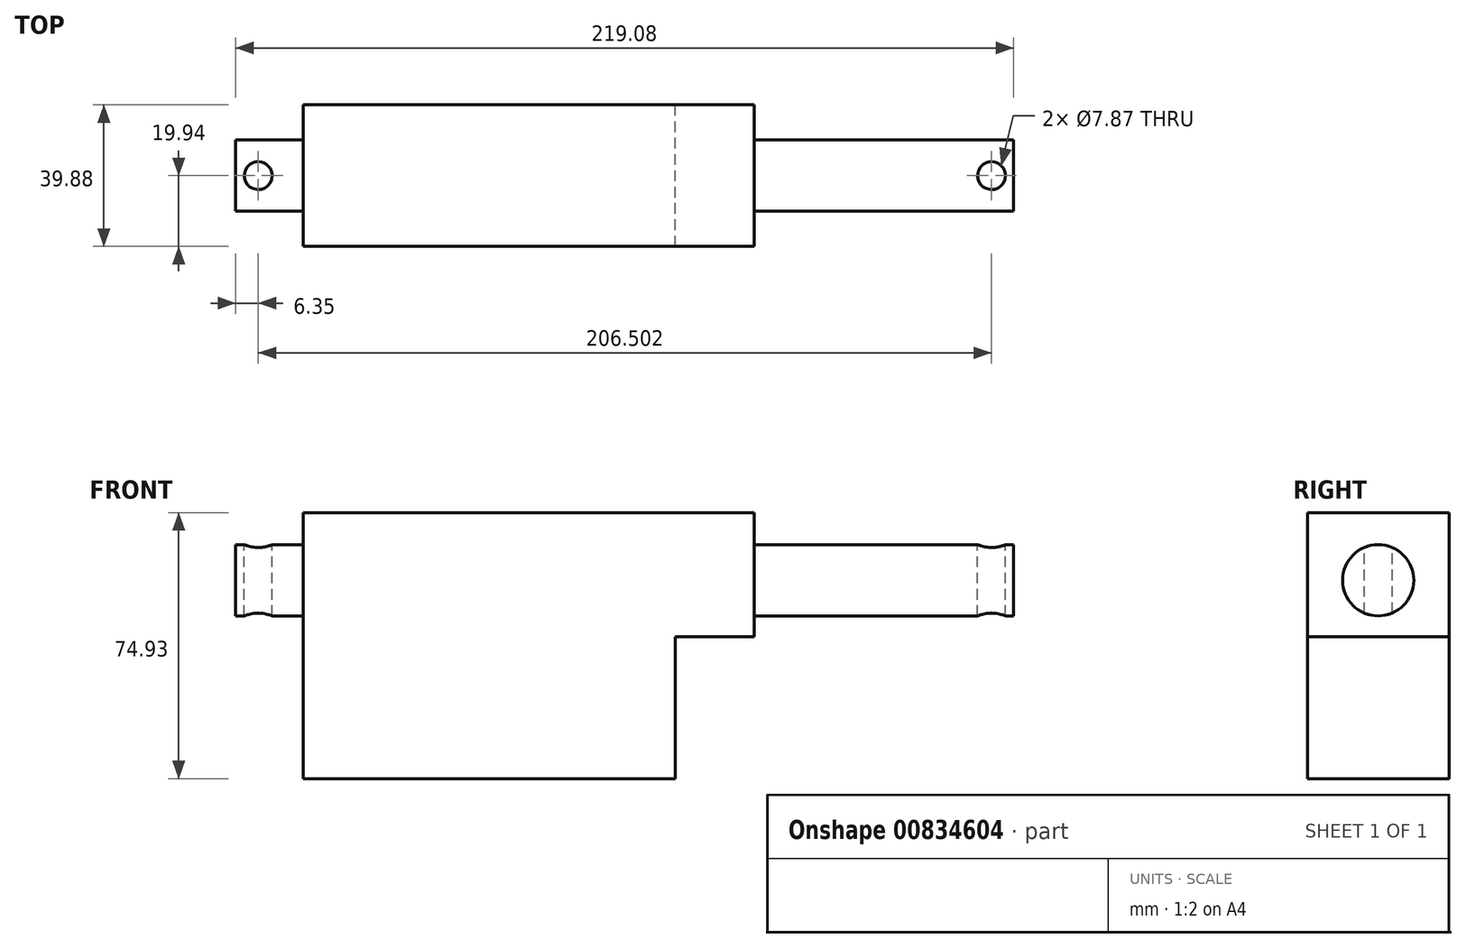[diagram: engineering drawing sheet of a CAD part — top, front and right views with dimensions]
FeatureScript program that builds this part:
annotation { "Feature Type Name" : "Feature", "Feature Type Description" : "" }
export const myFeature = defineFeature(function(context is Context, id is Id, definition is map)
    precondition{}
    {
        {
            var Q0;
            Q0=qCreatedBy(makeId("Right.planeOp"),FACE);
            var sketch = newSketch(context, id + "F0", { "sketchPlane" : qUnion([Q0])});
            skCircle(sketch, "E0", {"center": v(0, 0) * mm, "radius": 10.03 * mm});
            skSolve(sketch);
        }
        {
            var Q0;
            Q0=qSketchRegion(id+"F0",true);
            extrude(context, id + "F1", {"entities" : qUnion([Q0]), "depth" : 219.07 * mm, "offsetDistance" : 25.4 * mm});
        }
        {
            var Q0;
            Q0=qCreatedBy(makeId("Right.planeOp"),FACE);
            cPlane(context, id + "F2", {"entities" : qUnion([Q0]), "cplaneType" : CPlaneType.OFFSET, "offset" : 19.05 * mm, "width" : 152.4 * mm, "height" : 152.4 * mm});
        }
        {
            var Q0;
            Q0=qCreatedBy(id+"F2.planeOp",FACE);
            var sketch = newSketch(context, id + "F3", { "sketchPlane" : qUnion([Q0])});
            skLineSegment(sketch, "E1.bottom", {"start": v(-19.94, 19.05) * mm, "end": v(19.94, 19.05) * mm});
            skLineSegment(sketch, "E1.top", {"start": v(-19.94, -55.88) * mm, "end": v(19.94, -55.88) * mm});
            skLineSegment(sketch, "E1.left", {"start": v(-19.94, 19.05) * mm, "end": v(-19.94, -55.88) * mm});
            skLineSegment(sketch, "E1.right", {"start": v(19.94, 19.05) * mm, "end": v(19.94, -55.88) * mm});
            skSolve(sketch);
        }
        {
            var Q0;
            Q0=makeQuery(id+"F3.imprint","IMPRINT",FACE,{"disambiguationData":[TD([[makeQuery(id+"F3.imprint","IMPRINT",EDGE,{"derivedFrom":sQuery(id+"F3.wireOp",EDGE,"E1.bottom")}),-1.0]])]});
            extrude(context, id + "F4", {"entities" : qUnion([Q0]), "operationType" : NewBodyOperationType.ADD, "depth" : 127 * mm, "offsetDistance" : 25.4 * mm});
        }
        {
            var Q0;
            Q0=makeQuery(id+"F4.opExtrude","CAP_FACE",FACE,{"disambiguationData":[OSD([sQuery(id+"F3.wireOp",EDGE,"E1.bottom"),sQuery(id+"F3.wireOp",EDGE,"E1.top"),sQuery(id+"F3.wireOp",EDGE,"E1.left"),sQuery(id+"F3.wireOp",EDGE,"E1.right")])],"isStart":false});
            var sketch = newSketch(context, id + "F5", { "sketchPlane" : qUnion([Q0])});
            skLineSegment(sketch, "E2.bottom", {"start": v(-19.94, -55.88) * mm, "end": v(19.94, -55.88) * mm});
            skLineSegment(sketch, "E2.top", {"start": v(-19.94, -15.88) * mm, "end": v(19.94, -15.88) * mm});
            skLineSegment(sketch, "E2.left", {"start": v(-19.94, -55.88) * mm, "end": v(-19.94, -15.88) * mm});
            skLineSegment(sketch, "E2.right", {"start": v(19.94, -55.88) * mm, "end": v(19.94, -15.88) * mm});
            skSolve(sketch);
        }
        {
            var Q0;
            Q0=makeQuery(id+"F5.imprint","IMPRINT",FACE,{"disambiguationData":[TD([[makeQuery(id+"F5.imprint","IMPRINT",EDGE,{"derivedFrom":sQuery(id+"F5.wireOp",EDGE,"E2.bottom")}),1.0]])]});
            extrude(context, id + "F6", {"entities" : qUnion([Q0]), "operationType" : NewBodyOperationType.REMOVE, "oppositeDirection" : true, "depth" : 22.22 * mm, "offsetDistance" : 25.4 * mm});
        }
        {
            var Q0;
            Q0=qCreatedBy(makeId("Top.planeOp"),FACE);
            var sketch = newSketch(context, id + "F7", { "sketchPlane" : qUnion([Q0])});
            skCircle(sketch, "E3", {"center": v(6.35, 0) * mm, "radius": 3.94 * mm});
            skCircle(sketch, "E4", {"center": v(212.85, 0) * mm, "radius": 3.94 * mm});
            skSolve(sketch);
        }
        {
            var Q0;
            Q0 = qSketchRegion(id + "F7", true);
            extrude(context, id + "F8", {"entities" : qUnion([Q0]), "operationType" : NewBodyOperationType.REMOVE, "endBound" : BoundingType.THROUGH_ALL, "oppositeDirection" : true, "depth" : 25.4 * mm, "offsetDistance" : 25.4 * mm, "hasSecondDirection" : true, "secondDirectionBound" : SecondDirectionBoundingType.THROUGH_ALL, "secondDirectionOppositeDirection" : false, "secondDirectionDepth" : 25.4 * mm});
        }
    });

• Problem description
Find each line in the rows above that contains the string "newSketch", and copy those lines out in full.

• Response below
            var sketch = newSketch(context, id + "F0", { "sketchPlane" : qUnion([Q0])});
            var sketch = newSketch(context, id + "F3", { "sketchPlane" : qUnion([Q0])});
            var sketch = newSketch(context, id + "F5", { "sketchPlane" : qUnion([Q0])});
            var sketch = newSketch(context, id + "F7", { "sketchPlane" : qUnion([Q0])});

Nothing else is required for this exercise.